Autopsia della politica

 

di PIERLUIGI SULLO

Il libro si chiama “Autopsia della politica italiana” (di Cristiano Lucchi e Gianni Sinni, Nuovi Mondi editore), e già il titolo la dice lunga sul raffreddamento polare del clima attorno a partiti, rappresentanti, istituzioni. Il sottotitolo recita: “Infografica per capire quanto costa l’attuale sistema e perché”. Pure, non si tratta dell’ennesimo libro “contro la casta”, di quelli che vendono aneddoti per far divertire e indignare la gente. Anzi: Cristiano Lucchi è molto attivo, a Firenze, nell’informazione indipendente, nella politica “di cittadinanza” (la sola opposizione al “giovane” Renzi) e a fianco della Comunità delle Piagge di don Alessandro Santoro: dunque, non si può proprio dire che sia un fustigatore qualunquista dei cattivi costumi dei politici italiani. Al contrario cerca, lui come milioni di cittadini, un’altra politica, una democrazia reale (come dicono gli “indignados” spagnoli).

Però, si deve essere detto Cristiano, non si può lasciare questa materia a chi, all’opposto, sta comunicando in tutti i modi che non la democrazia rappresentativa, ma la democrazia in sé è un ostacolo, una perdita di tempo, e che bisogna lasciar fare ai “tecnici” o ai “professori”. Ora i parlamentari si stanno riducendo gli stipendi e abbassando i vitalizi, è possibile che il loro numero dimezzerà, che la stessa strada seguiranno le altre assemblee elettive, dalle Regioni ai comuni (e le Province faranno una brutta fine).
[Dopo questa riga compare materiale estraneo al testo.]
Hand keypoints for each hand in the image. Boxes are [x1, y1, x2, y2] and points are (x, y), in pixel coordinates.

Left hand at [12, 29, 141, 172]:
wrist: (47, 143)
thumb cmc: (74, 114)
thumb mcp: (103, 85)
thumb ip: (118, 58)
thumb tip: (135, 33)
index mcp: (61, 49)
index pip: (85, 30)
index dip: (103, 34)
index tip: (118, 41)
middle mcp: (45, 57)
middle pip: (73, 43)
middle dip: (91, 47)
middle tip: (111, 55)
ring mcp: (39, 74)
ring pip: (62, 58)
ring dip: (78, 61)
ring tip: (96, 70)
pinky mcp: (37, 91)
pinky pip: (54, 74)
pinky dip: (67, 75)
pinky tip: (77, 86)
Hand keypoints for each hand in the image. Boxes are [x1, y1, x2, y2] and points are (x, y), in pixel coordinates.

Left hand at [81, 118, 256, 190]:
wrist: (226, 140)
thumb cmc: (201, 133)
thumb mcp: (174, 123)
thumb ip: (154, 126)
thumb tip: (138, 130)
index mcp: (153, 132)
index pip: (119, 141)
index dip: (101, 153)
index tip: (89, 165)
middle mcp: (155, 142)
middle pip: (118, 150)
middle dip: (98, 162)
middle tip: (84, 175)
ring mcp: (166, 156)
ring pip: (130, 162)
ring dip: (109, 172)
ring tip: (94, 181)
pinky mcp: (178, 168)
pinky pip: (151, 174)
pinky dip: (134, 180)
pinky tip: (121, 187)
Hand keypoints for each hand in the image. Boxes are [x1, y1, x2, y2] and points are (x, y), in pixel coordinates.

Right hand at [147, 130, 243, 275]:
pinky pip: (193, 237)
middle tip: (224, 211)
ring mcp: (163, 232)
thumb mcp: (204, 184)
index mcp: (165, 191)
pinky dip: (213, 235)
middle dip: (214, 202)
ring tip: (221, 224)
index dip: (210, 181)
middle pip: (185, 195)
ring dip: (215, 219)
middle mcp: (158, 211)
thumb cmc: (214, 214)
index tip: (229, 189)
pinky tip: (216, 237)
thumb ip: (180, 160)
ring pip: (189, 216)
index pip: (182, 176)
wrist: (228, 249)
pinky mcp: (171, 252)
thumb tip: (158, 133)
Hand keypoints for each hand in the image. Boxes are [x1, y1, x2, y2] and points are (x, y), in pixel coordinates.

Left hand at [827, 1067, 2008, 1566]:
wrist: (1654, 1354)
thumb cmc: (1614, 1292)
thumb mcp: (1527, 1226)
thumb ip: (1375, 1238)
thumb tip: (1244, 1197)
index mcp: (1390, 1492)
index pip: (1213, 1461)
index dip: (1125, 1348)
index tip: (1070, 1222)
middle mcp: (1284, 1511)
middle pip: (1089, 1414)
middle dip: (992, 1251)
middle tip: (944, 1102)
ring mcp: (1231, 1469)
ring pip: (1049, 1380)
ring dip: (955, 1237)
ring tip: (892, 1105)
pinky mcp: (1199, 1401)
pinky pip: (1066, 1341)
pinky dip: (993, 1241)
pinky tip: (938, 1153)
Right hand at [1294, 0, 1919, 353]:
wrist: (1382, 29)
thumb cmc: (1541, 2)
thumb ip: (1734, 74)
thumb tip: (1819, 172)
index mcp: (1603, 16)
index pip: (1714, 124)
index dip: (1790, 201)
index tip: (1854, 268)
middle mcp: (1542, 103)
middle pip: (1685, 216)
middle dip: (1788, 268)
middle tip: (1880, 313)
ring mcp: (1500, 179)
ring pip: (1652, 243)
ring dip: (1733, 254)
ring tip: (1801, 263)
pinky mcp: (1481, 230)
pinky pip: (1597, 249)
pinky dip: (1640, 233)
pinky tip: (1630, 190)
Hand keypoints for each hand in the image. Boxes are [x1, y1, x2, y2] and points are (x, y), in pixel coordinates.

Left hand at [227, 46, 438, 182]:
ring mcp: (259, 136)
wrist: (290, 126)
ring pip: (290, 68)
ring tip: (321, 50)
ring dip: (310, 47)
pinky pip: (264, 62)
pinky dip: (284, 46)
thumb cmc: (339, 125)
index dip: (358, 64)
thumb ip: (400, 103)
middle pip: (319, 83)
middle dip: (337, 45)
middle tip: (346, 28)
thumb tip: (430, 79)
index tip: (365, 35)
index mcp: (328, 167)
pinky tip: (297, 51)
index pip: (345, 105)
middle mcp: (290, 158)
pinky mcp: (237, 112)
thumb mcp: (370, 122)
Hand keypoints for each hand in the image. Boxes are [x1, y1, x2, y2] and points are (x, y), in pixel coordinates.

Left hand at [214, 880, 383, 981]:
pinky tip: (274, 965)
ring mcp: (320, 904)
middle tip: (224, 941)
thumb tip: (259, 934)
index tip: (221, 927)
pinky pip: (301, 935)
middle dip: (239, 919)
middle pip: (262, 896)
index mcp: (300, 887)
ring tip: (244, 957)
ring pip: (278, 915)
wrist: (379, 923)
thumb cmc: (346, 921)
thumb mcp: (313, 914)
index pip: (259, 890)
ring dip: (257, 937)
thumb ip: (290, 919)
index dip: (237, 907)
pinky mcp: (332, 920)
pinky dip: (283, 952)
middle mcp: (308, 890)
Operazioni in cui il risparmio, nonostante le demagogie, è del tutto secondario, per quanto giusto. Il vero scopo è sovvertire l’architettura costituzionale, per la quale il parlamento è più importante di governo, presidenza della repubblica, magistratura, Banca d’Italia, ecc. Ormai, però, siamo nell’epoca del “colpo di stato finanziario”, come dice Ignacio Ramonet, e ai cambiamenti di fatto – come l’uso sistematico di decreti e voti di fiducia, cari sia a Berlusconi che a Monti – bisogna far seguire anche formalmente il ridimensionamento, l’umiliazione di quelli che dovrebbero rappresentarci. A comandare oggi è chi non abbiamo eletto, come Draghi e Angela Merkel.

Perciò “Autopsia della politica italiana”. Libro in cui si possono trovare, rappresentate graficamente in modo originale e divertente, non solo le follie (intese come avanspettacolo) di governanti e parlamentari, ad esempio il fatto che la signora Brambilla, ministra del turismo di Berlusconi, ha speso 24 volte di più del bilancio che le era assegnato, o il fatto che in Italia le “auto blu” sono 574.215 contro le 65.000 della Francia, ma ad esempio che i finanziamenti alle scuole cattoliche sono passati dal 297 milioni del 2000 ai 528 di quest’anno, o che con 100 milioni di euro in Spagna si fanno 10,20 chilometri di Tav e in Italia un massimo di 2,11 (ma 1,04 tra Firenze e Bologna). Oppure: volete sapere a quanto ammontano le mazzette? 60 miliardi nel 2010, ossia 31 euro per ogni italiano. Le truffe nella sanità? 600 milioni nello stesso anno. Quanto è aumentata la corruzione, in percentuale, tra il 2009 e il 2010? Più 229 per cento.

Insomma, è un libro da sfogliare per divertirsi e amareggiarsi, e arrivare alla conclusione che il pesce puzza dalla testa, sì, ma che la politica non è affatto un fenomeno isolato.